| Stated problem |
Rewrite every item below with "bounding box" changed to "enclosing box" wherever it occurs, keeping every other line and character as it is.

| Records supplied |

******

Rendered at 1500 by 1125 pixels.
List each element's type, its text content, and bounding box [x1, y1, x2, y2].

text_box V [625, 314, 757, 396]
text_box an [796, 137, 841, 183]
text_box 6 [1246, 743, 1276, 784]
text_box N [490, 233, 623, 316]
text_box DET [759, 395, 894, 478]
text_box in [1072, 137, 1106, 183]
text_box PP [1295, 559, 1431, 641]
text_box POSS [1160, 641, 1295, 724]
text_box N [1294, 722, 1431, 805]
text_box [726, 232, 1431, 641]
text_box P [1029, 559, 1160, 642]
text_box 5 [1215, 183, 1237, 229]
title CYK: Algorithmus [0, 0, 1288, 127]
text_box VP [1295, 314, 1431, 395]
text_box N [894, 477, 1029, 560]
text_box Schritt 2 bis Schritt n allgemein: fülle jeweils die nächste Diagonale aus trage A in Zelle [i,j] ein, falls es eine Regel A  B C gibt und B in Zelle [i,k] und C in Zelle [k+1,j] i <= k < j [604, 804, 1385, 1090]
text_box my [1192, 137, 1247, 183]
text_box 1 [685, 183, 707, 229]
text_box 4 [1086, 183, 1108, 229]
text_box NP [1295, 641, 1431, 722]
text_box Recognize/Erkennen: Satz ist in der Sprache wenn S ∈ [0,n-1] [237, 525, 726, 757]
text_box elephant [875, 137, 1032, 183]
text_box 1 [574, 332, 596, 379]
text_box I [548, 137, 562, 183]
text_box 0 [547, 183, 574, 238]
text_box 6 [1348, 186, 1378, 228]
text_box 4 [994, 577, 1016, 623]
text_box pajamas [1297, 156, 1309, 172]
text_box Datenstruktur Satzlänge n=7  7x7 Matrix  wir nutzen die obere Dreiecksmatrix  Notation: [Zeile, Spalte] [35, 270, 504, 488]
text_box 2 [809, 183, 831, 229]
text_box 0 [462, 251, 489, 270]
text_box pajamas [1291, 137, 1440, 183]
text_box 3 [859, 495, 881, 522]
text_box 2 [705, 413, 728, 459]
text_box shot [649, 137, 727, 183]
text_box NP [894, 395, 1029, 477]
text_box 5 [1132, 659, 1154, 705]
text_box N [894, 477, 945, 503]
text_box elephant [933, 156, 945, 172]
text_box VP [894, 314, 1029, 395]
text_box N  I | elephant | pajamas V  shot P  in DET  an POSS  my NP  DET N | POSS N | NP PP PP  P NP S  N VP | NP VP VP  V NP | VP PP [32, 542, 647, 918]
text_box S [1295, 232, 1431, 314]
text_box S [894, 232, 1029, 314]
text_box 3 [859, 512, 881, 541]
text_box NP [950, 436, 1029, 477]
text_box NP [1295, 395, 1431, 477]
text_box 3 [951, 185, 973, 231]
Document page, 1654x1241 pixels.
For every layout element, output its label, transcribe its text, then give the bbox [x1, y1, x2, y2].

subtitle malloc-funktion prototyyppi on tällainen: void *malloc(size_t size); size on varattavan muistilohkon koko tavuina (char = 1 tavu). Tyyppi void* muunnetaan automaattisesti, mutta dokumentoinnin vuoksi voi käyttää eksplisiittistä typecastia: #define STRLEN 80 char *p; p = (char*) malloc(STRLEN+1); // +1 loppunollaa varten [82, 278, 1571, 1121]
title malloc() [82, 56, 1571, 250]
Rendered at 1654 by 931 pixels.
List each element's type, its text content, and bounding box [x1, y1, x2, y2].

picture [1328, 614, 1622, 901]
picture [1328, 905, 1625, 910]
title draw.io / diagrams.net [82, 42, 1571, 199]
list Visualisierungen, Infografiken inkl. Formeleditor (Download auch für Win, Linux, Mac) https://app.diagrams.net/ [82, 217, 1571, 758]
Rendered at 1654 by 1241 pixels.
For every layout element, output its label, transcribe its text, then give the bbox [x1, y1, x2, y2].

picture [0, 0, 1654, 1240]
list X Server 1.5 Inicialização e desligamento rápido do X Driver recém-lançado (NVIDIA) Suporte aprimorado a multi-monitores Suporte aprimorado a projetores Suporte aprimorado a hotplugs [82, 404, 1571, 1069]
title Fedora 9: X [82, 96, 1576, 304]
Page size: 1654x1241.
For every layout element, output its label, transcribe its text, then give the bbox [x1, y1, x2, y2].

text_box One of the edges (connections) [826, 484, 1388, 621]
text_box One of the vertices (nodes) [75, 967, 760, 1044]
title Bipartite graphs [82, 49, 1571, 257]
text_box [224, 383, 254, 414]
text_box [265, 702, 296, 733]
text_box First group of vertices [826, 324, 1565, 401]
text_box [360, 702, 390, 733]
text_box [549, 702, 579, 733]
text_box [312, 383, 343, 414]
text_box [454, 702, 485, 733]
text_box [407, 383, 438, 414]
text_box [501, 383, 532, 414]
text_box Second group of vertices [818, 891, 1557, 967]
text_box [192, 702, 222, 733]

******

| Exercise result |
Rendered at 1500 by 1125 pixels.
List each element's type, its text content, and enclosing box [x1, y1, x2, y2].

text_box V [625, 314, 757, 396]
text_box an [796, 137, 841, 183]
text_box 6 [1246, 743, 1276, 784]
text_box N [490, 233, 623, 316]
text_box DET [759, 395, 894, 478]
text_box in [1072, 137, 1106, 183]
text_box PP [1295, 559, 1431, 641]
text_box POSS [1160, 641, 1295, 724]
text_box N [1294, 722, 1431, 805]
text_box [726, 232, 1431, 641]
text_box P [1029, 559, 1160, 642]
text_box 5 [1215, 183, 1237, 229]
title CYK: Algorithmus [0, 0, 1288, 127]
text_box VP [1295, 314, 1431, 395]
text_box N [894, 477, 1029, 560]
text_box Schritt 2 bis Schritt n allgemein: fülle jeweils die nächste Diagonale aus trage A in Zelle [i,j] ein, falls es eine Regel A  B C gibt und B in Zelle [i,k] und C in Zelle [k+1,j] i <= k < j [604, 804, 1385, 1090]
text_box my [1192, 137, 1247, 183]
text_box 1 [685, 183, 707, 229]
text_box 4 [1086, 183, 1108, 229]
text_box NP [1295, 641, 1431, 722]
text_box Recognize/Erkennen: Satz ist in der Sprache wenn S ∈ [0,n-1] [237, 525, 726, 757]
text_box elephant [875, 137, 1032, 183]
text_box 1 [574, 332, 596, 379]
text_box I [548, 137, 562, 183]
text_box 0 [547, 183, 574, 238]
text_box 6 [1348, 186, 1378, 228]
text_box 4 [994, 577, 1016, 623]
text_box pajamas [1297, 156, 1309, 172]
text_box Datenstruktur Satzlänge n=7  7x7 Matrix  wir nutzen die obere Dreiecksmatrix  Notation: [Zeile, Spalte] [35, 270, 504, 488]
text_box 2 [809, 183, 831, 229]
text_box 0 [462, 251, 489, 270]
text_box pajamas [1291, 137, 1440, 183]
text_box 3 [859, 495, 881, 522]
text_box 2 [705, 413, 728, 459]
text_box shot [649, 137, 727, 183]
text_box NP [894, 395, 1029, 477]
text_box 5 [1132, 659, 1154, 705]
text_box N [894, 477, 945, 503]
text_box elephant [933, 156, 945, 172]
text_box VP [894, 314, 1029, 395]
text_box N  I | elephant | pajamas V  shot P  in DET  an POSS  my NP  DET N | POSS N | NP PP PP  P NP S  N VP | NP VP VP  V NP | VP PP [32, 542, 647, 918]
text_box S [1295, 232, 1431, 314]
text_box S [894, 232, 1029, 314]
text_box 3 [859, 512, 881, 541]
text_box NP [950, 436, 1029, 477]
text_box NP [1295, 395, 1431, 477]
text_box 3 [951, 185, 973, 231]
Document page, 1654x1241 pixels.
For every layout element, output its label, transcribe its text, then give the bbox [x1, y1, x2, y2].

subtitle malloc-funktion prototyyppi on tällainen: void *malloc(size_t size); size on varattavan muistilohkon koko tavuina (char = 1 tavu). Tyyppi void* muunnetaan automaattisesti, mutta dokumentoinnin vuoksi voi käyttää eksplisiittistä typecastia: #define STRLEN 80 char *p; p = (char*) malloc(STRLEN+1); // +1 loppunollaa varten [82, 278, 1571, 1121]
title malloc() [82, 56, 1571, 250]
Rendered at 1654 by 931 pixels.
List each element's type, its text content, and enclosing box [x1, y1, x2, y2].

picture [1328, 614, 1622, 901]
picture [1328, 905, 1625, 910]
title draw.io / diagrams.net [82, 42, 1571, 199]
list Visualisierungen, Infografiken inkl. Formeleditor (Download auch für Win, Linux, Mac) https://app.diagrams.net/ [82, 217, 1571, 758]
Rendered at 1654 by 1241 pixels.
For every layout element, output its label, transcribe its text, then give the bbox [x1, y1, x2, y2].

picture [0, 0, 1654, 1240]
list X Server 1.5 Inicialização e desligamento rápido do X Driver recém-lançado (NVIDIA) Suporte aprimorado a multi-monitores Suporte aprimorado a projetores Suporte aprimorado a hotplugs [82, 404, 1571, 1069]
title Fedora 9: X [82, 96, 1576, 304]
Page size: 1654x1241.
For every layout element, output its label, transcribe its text, then give the bbox [x1, y1, x2, y2].

text_box One of the edges (connections) [826, 484, 1388, 621]
text_box One of the vertices (nodes) [75, 967, 760, 1044]
title Bipartite graphs [82, 49, 1571, 257]
text_box [224, 383, 254, 414]
text_box [265, 702, 296, 733]
text_box First group of vertices [826, 324, 1565, 401]
text_box [360, 702, 390, 733]
text_box [549, 702, 579, 733]
text_box [312, 383, 343, 414]
text_box [454, 702, 485, 733]
text_box [407, 383, 438, 414]
text_box [501, 383, 532, 414]
text_box Second group of vertices [818, 891, 1557, 967]
text_box [192, 702, 222, 733]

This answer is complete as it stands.